### What the task requires
Hunt for the word "button" across the entries below, copying each line that holds it.
=== Exercise material ===
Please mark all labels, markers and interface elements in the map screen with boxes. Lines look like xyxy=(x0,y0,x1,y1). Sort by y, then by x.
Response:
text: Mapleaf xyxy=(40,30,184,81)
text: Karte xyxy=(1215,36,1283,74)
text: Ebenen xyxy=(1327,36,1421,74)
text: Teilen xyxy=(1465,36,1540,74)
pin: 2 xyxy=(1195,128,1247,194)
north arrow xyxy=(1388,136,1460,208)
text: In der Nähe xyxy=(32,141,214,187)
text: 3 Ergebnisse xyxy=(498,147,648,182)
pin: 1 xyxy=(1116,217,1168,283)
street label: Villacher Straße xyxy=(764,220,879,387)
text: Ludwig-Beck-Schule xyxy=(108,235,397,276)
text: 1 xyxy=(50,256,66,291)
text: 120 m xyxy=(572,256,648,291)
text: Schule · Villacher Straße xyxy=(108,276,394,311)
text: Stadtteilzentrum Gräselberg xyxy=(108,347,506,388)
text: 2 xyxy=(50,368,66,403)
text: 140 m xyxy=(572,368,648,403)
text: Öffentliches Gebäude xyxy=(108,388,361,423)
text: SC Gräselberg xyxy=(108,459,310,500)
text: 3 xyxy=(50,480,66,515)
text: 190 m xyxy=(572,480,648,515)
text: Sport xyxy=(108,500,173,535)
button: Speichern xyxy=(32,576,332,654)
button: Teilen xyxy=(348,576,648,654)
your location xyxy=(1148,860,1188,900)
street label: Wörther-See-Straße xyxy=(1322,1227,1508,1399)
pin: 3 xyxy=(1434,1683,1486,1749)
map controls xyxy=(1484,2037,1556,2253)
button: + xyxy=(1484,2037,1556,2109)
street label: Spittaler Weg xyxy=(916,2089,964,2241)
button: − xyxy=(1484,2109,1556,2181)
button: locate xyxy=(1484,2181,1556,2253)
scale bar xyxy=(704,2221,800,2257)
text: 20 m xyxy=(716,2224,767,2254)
===
### Result of the task
button: Speichern xyxy=(32,576,332,654)
button: Teilen xyxy=(348,576,648,654)
button: + xyxy=(1484,2037,1556,2109)
button: − xyxy=(1484,2109,1556,2181)
button: locate xyxy=(1484,2181,1556,2253)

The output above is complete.